When general manager Jeff Gorton opted not to make a trade before Monday’s deadline, that meant the Rangers were going to ride out the final 15 games of the regular season with the same roster that got them to this point in the playoff race.

And that was fine with coach David Quinn.

"I think it's a sign to our team and everybody in that locker room that we feel really good about where we're at, and the direction we're going,’’ Quinn said Tuesday morning, before the Rangers took on the Devils at the Prudential Center in Newark. "We like the way we've been playing lately.’’

Gorton did make one addition to the Rangers’ group, signing 20-year-old defenseman Zac Jones, fresh off his All-Tournament performance in the NCAA hockey championship won by his UMass team on Saturday, to an entry-level contract. Jones wasn’t in the lineup Tuesday, but he is available whenever Quinn needs him. The team will no doubt bring up some players from its AHL Hartford affiliate at some point, too.

Tuesday’s was the first of four consecutive matchups against the Devils, with the teams meeting Thursday night and Saturday afternoon at Madison Square Garden, before going back to Newark Sunday afternoon. The Rangers entered the game four points behind the Boston Bruins for the fourth and final playoff spot in the East Division. The Bruins played last-place Buffalo Tuesday.

The Devils, after their trade deadline selloff — they dealt forwards Kyle Palmieri and Travis Zajac to the Islanders last week, then traded defenseman Dmitry Kulikov to Edmonton and lost defenseman Sami Vatanen to Dallas off waivers Monday — are now the youngest team in the NHL, at an average age of 24.8.

But Quinn insisted that his team, which had been the youngest in the NHL most of the season but is now the third-youngest, could not afford to take the Lindy Ruff-coached Devils lightly.

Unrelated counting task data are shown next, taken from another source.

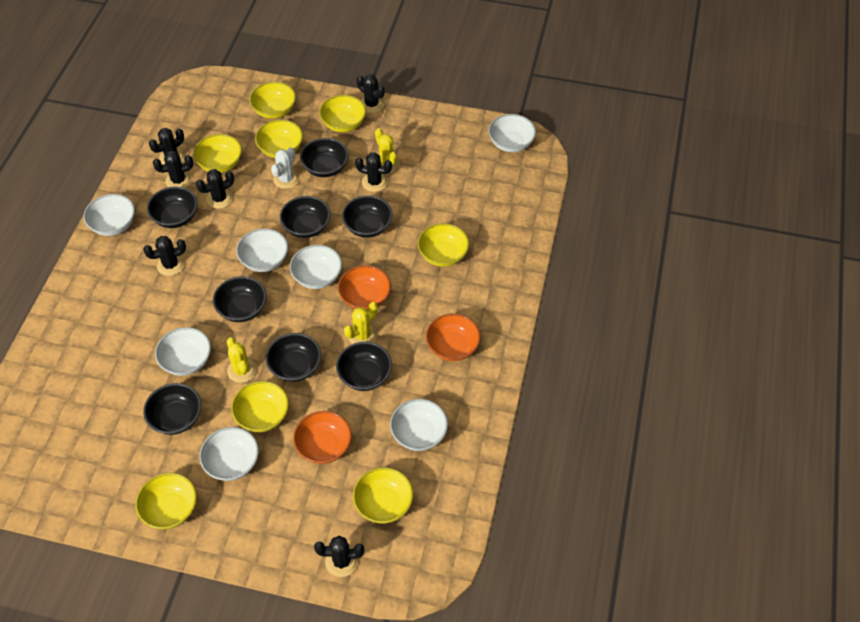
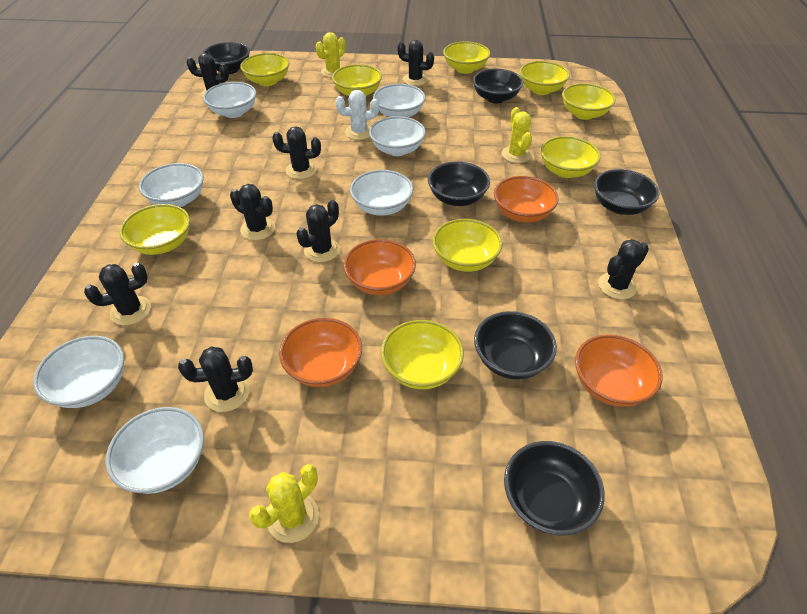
black bowl: [143,383,201,435] [147,186,198,228] [213,276,267,322] [266,333,321,382] [280,196,330,238] [300,138,349,177] [336,342,392,391] [342,195,393,238] = 8 -> [202,42,250,74] [428,161,490,206] [473,69,523,103] [474,311,557,379] [504,441,605,536] [594,169,660,215] = 6
black cactus: [143,236,186,276] [149,128,185,165] [153,151,193,188] [196,169,234,209] [314,536,364,577] [355,152,392,192] [357,74,385,113] = 7 -> [84,263,151,326] [178,346,253,412] [186,53,229,97] [230,184,275,240] [272,126,321,179] [296,200,340,262] [397,40,434,86] [598,239,649,299] = 8
orange bowl: [293,411,352,464] [338,265,391,310] [426,313,481,361] = 3 -> [279,318,362,387] [343,239,416,295] [494,176,559,223] [575,334,663,407] = 4
yellow bowl: [136,473,197,529] [193,134,242,173] [231,381,289,432] [249,82,296,119] [255,120,303,158] [319,95,366,132] [353,467,413,523] [418,223,469,267] = 8 -> [120,204,190,255] [240,53,290,86] [332,64,382,96] [381,320,464,389] [432,219,502,272] [443,42,490,74] [520,61,570,95] [540,136,601,178] [562,83,616,120] = 9

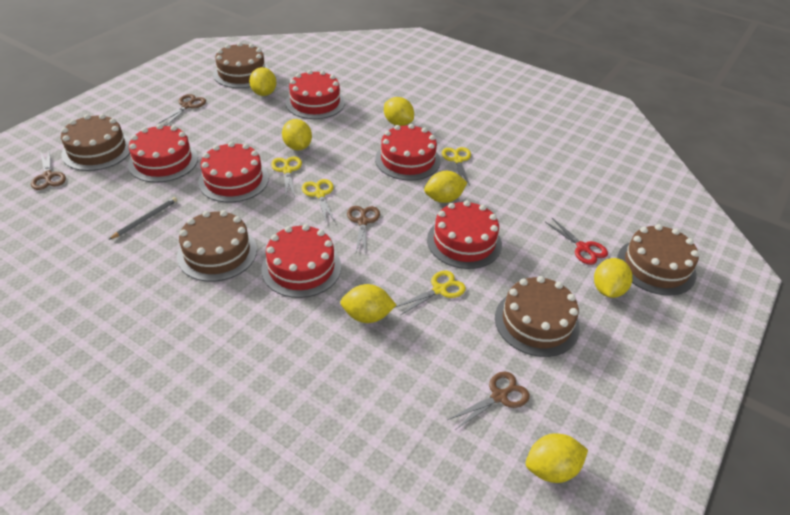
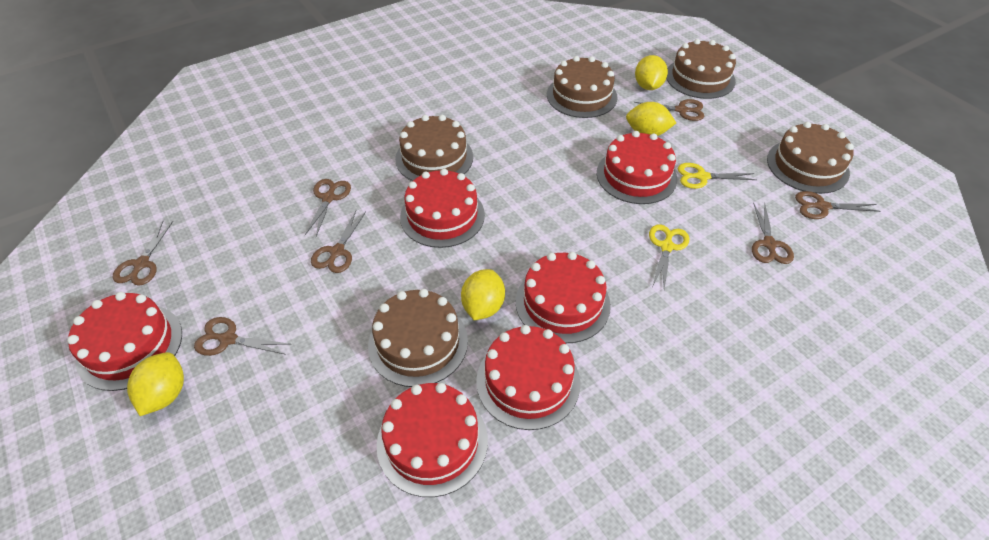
brown scissors: [31,149,66,190] [158,94,206,126] [347,206,380,254] [448,372,530,430] = 4 -> [113,221,173,286] [194,317,292,356] [305,179,351,236] [311,211,366,273] [634,99,704,121] [752,202,794,264] [795,191,881,219] = 7
grey pencil: [108,197,177,240] = 1 -> none = 0
red scissors: [545,218,608,265] = 1 -> none = 0
yellow lemon: [249,67,276,96] [282,119,312,151] [340,284,397,323] [384,97,414,126] [424,171,467,203] [526,433,588,483] [594,258,633,298] = 7 -> [127,352,184,416] [461,269,505,320] [626,102,676,136] [635,55,668,90] = 4
yellow scissors: [271,157,302,197] [302,179,336,223] [396,271,466,315] [442,147,471,186] = 4 -> [649,224,689,289] [677,163,757,189] = 2

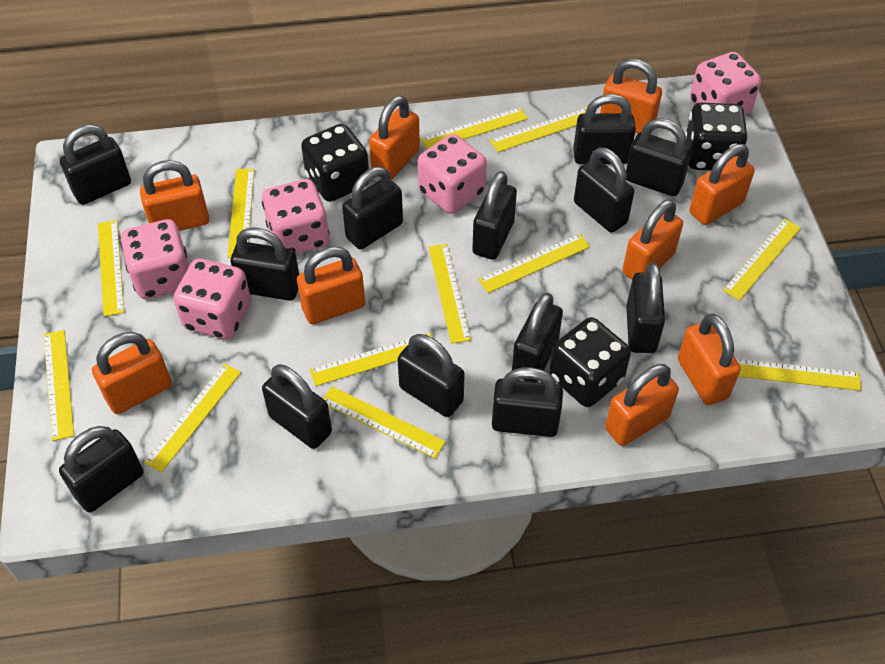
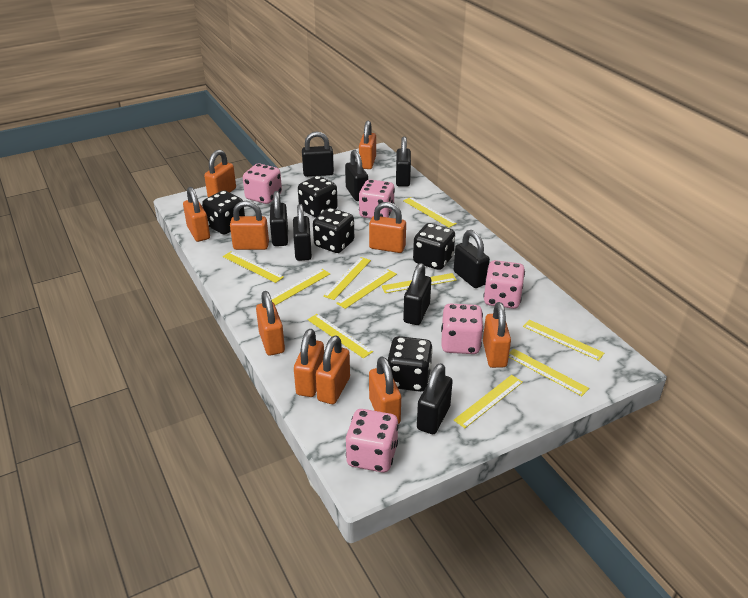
black dice: [301,124,369,202] [549,317,631,407] [685,102,747,171] = 3 -> [202,190,245,234] [298,176,338,218] [313,208,354,253] [388,336,433,392] [413,223,455,270] = 5
black padlock: [59,426,143,513] [60,124,131,205] [231,228,299,301] [262,364,332,449] [342,167,403,250] [397,334,465,417] [472,171,517,260] [492,367,563,437] [512,293,563,382] [573,94,636,164] [574,147,634,232] [626,118,691,196] [626,263,665,353] = 13 -> [270,191,288,246] [293,204,312,261] [302,131,334,177] [345,150,368,201] [396,136,411,187] [403,263,431,325] [417,363,453,434] [454,230,490,288] = 8
orange padlock: [92,332,172,414] [140,160,209,231] [297,246,365,324] [369,95,420,180] [600,59,662,133] [605,364,679,446] [622,199,683,280] [678,314,741,405] [689,144,755,225] = 9 -> [183,187,210,242] [204,150,236,197] [230,201,269,250] [256,291,285,356] [294,329,324,397] [316,335,350,404] [359,121,376,169] [369,202,406,253] [369,356,401,424] [483,302,511,368] = 10
yellow ruler: [44,330,74,441] [98,220,124,317] [144,363,241,472] [228,169,255,258] [310,333,433,386] [323,386,446,458] [421,107,528,149] [429,244,471,344] [478,234,590,293] [490,107,587,152] [723,219,801,301] [736,359,861,391] = 12 -> [223,251,284,283] [271,269,330,306] [307,314,373,359] [323,257,371,300] [336,269,397,309] [382,273,457,293] [403,197,457,228] [454,375,523,428] [509,349,589,396] [523,320,604,361] = 10

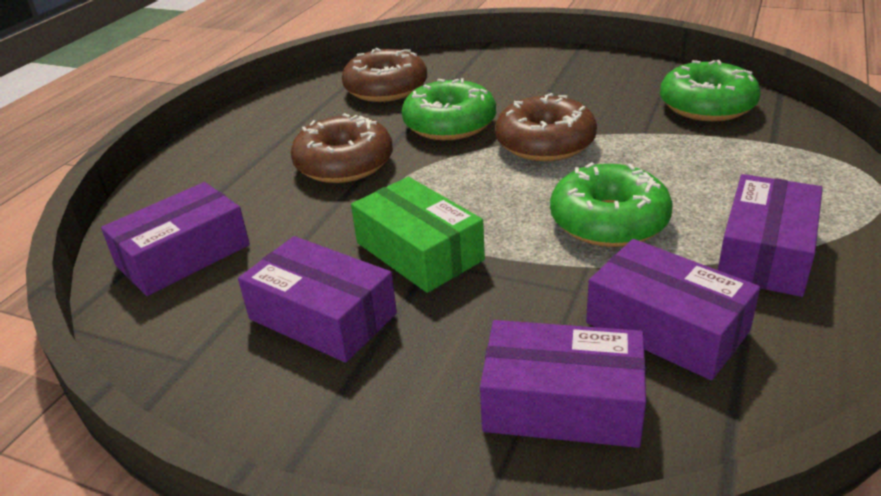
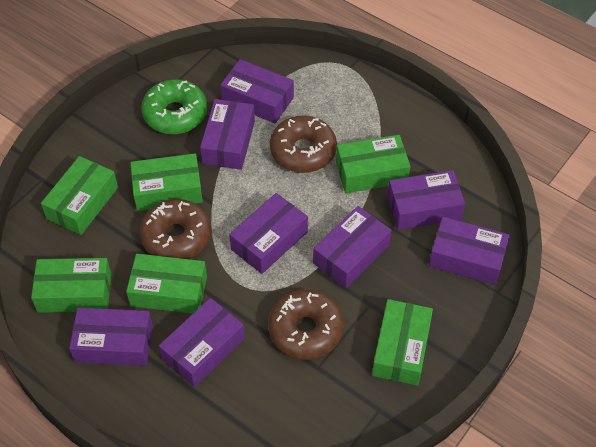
green box: [351,177,485,293] = 1 -> [31,258,111,313] [41,156,118,235] [126,254,207,314] [130,153,203,211] [336,135,411,193] [372,299,433,386] = 6
green donut: [402,78,496,140] [550,162,673,247] [660,60,761,121] = 3 -> [141,79,207,134] = 1
purple box: [101,182,250,296] [238,236,397,363] [480,320,646,448] [586,239,760,380] [718,174,823,297] = 5 -> [69,308,153,366] [159,298,245,387] [200,99,255,170] [220,59,294,124] [229,193,308,274] [313,206,392,288] [387,170,465,230] [429,217,510,285] = 8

"Teams that are in the situation the Devils are, are very dangerous,’’ he said. "There's not a lot of pressure on them. They've made a lot of moves in the last few days, and these teams are the dangerous teams. They've got nothing to lose, and we've got to be ready.’’

In speaking to the media after the deadline on Monday, Gorton said he was happy with the play of the still-developing Rangers, and saw no sense in trading for a rental player at the deadline, one who might slightly upgrade the talent and experience on the roster but at the same time might take playing time away from young players Kaapo Kakko, Filip Chytil, Alexis Lafreniere, Vitali Kravtsov and Libor Hajek.

Lafreniere, 19, Kakko, 20, and Chytil, 21, have been making a difference as the team’s third line, and Kravtsov, 21, has been so impressive in his first five games after coming over from Russia that Quinn put him on the first line, with Mika Zibanejad and Pavel Buchnevich, for the last two periods of Sunday’s game against the Islanders. Kravtsov practiced Monday with Zibanejad and Buchnevich, though Chris Kreider, normally the left wing on that line, did not practice, because of what the team described as "maintenance.’’

Quinn wouldn’t say if he planned to start Kravtsov with Zibanejad and Buchnevich against the Devils but said he likes what he’s seen from the No. 9 pick overall in the 2018 draft.

"I liked him, period, regardless of who was playing with,’’ Quinn said of Kravtsov. "His game continues to move forward. He's obviously a highly skilled guy with a great hockey IQ, but the thing I love about him is how hard he's competing and how he's using his body.